Understanding your investment options through FDs & debt MF

With rising interest rates, FDs have become more attractive, but choosing between FDs and mutual funds depends on your investment preferences

Investment through FDs and Debt MF

New Delhi: Until recently, many avoided bank FDs. With questions about their benefits amidst returns that often failed to keep pace with inflation. However, the landscape has shifted in the past one to two years with the RBI’s repo rate hikes. It resulted in FDs now offering inflation-beating returns. Notably, interest rates on FDs in some banks have even outperformed certain mutual fund schemes.

Let’s delve into how these FDs have the potential to generate significant earnings-

North East Small Finance Bank recently revised its fixed deposit interest rates on June 20. The bank is offering the highest interest rate of 9% on FDs ranging from 546 to 1,111 days. Senior citizens, aged 60 years and above, are getting an extra 50 basis points, totaling 9.50% interest.

For FDs of 546 to 1,111 days (non-callable), the bank is offering 9.25% interest to the general public. Senior citizens are receiving an interest rate of 9.75%. Non-callable FDs have a lock-in period, preventing withdrawal before maturity.

Apart from North East Small Finance Bank, there are several other small banks offering better returns than mutual funds. For example, Sunrise Small Finance Bank is offering 8.65% annual interest on a 2 years 2 days FD. Ujjivan Small Finance Bank offers 8.50% interest on a 15-month FD. Equitas Small Finance Bank offers 8.50% on a 444-day FD. Whereas Jana Small Finance Bank offers 8.50% on a 365-day FD. AU Small Finance Bank offers 8% interest on an 18-month FD.

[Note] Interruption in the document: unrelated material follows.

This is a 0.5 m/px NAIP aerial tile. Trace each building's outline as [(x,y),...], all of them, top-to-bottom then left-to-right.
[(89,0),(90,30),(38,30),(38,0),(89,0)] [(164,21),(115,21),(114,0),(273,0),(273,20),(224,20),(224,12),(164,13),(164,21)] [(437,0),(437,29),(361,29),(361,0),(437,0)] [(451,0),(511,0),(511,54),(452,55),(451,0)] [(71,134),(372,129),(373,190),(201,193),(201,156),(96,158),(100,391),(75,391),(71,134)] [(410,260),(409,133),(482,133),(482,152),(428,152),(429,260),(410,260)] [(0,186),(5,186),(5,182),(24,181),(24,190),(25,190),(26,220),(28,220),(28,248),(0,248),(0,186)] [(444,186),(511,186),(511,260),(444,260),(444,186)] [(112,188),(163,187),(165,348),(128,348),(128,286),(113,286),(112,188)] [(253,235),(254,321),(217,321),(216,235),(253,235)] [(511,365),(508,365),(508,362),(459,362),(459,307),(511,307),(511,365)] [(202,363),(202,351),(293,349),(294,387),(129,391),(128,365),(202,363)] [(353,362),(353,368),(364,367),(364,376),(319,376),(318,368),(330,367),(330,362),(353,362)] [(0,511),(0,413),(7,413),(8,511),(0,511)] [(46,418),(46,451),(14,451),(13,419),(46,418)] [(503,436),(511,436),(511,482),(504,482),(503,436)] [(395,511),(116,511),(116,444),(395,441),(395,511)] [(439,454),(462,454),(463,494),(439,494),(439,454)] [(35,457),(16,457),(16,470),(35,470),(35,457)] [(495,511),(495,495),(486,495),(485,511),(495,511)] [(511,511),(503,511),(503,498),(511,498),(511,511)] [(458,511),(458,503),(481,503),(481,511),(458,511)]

In comparison, returns on debt mutual funds are lower. Most debt mutual fund schemes typically provide annual returns of up to 7.5%. According to AMFI data, the returns for some direct schemes as of June 20, 2024, are as follows: Edelweiss Liquid Fund 7.43%, Mahindra Manulife Liquid Fund 7.42%, Aditya Birla Sun Life Liquid Fund 7.40%, and Axis Liquid Fund 7.38%.

Debt mutual funds investment-

Debt mutual funds invest in fixed income assets such as corporate and government bonds, corporate debt securities, and money market instruments. This makes debt funds less volatile compared to equity mutual funds. Equity mutual funds, however, tend to offer higher returns in the long term compared to fixed deposits and debt funds, albeit with the risk of market fluctuations.

If you do not want to lock your money for a long time, meaning you want to invest for one to two years, FD deposits are currently the best option. They can potentially earn you more money than debt mutual funds, and deposits up to ₹5 lakh in a bank are insured. However, mutual funds have one advantage over FDs — the option of SIP (Systematic Investment Plan), allowing you to invest a fixed amount every month, whereas FDs require a lump sum deposit.

In conclusion, while FDs have become a more attractive investment option due to rising interest rates, the choice between FDs and mutual funds depends on your investment horizon, risk tolerance, and financial goals.